**Consegna:** Secondo l'articolo sul grafene, perché nelle acque più sotterranee l'ossido di grafene col tempo smette di essere una minaccia per l'ambiente? Spiegalo in non più di tre frasi.

**Testo:**
════════════════

Il grafene, ormai è cosa nota, è il rivoluzionario nuovo
materiale a base di carbonio con proprietà estremamente versatili - analoghe a
quelle dei nano-tubi di carbonio, ma in forma di superfici estremamente sottili
- che promette meraviglie in molti settori di scienza e tecnologia applicata.
Tra i tanti, c'è anche chi pensa di sfruttarlo per abbattere le emissioni
inquinanti utilizzandolo
come un filtro in grado di intrappolare miscele gassose, o sfruttare una
sua particolare variante
'bianca' (fatta in realtà non di solo carbonio ma di Nitruro di Boro) per
ripulire il mare dagli sversamenti di petrolio.
Il super materiale può nascondere però delle insidie,
proprio in campo ambientale.
E' quanto affermano
i ricercatori del Riverside Bourns College of Engineering dell'Università
della California in un lavoro pubblicato sul numero speciale di Environmental Engineering Science, i
quali hanno studiato gli effetti dell' ossido di grafene, un composto che si
lega bene a materiali polimerici nano strutturati e diventa quindi molto utile
per le applicazioni in biologia, medicina, stoccaggio energetico, conduzione
(laddove un materiale ibrido con una protezione isolante è ottimale per le
celle solari, i sensori chimici, gli antibatterici eccetera).
Ebbene, questo composto può diventare tossico per l'uomo, soprattutto per la
sua mobilità in acqua e l'impatto ambientale che ne deriva. Le nano-particelle
di ossido di grafene, se scaricate in acqua, possono avere una sorte diversa a
seconda della profondità e tipo di bacino idrico dove sversate, e ciò che
preoccupa i ricercatori è che sono le acque superficiali le più a rischio.
Nelle acque più sotterranee, infatti, l'ossido di grafene
col tempo diventa meno stabile a causa dell'elevata durezza (ovvero la presenza
di ioni di sali sciolti in acqua) e col tempo si 'decompone', non
rappresentando più una minaccia per l'ambiente.
L'esatto contrario avviene invece in laghi, fiumi - acque superficiali - dove
le nano-particelle possono rimanere integre e mobili, minacciando così
l'ambiente e la salute.
Lo studio, in realtà, è già il secondo allarme, dopo quello pubblicato su PNAS nel luglio 2013 dalla Brown University. In quel caso si metteva in guardia sulle possibili perforazioni di membrane e tessuti umani a causa delle irregolarità strutturali inevitabili dei fogli di grafene (sulla carta e secondo modelli matematici, invece, praticamente perfetto e innocuo), mettendo a rischio così tutte le possibili applicazioni in biomedicina.
Il paragone con i timori legati ai prodotti chimici e
farmaceutici nei primi anni della loro introduzione massiccia nella società è
inevitabile. E quello della tossicità è un rischio che ha accompagnato le
nanotecnologie fin da subito.
Uno studio del 2012 del Center for Bio-Molecular Nanotechnologies dell'Istituto
Italiano di Tecnologia di Lecce, ad esempio, dimostrava come nano-particelle di
oro possano diventare tossiche con mutazioni genetiche e ripercussioni anche di lunga
durata.
Date le dimensioni nano (dell'ordine cioè di un miliardesimo di metro)
allarmismi e diffidenze sono da tenere in conto.
La tossicità del nano-grafene è ancora tutta da dimostrare, ma vale la pena
tenere d'occhio l'evoluzione, considerando che è il candidato sostituto del
silicio in tutte le sue varianti. Quest'ultimo, però, va ricordato, non è tossico, e manitene il record di stabilità nel tempo.

════════════════

**Elenco fornito:**
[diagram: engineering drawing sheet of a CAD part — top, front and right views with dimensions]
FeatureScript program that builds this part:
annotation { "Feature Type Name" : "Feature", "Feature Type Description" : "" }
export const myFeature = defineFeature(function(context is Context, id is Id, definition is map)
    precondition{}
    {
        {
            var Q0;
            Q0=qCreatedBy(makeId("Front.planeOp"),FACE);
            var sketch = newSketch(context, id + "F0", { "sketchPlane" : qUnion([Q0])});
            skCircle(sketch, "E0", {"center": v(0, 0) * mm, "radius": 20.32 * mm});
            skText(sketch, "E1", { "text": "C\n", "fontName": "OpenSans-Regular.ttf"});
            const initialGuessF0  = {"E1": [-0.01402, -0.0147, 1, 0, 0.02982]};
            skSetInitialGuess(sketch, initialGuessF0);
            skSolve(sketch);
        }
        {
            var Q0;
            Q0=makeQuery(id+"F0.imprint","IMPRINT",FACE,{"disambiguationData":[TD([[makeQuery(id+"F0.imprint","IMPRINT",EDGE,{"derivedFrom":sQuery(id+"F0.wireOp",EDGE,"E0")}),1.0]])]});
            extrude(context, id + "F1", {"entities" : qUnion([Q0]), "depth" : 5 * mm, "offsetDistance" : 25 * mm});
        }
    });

════════════════

**Risposta:** L'elevata durezza di quelle acque, cioè la presenza di ioni di sali sciolti, col tempo rende l'ossido di grafene meno stabile. Così finisce per decomporsi e non rappresenta più una minaccia per l'ambiente.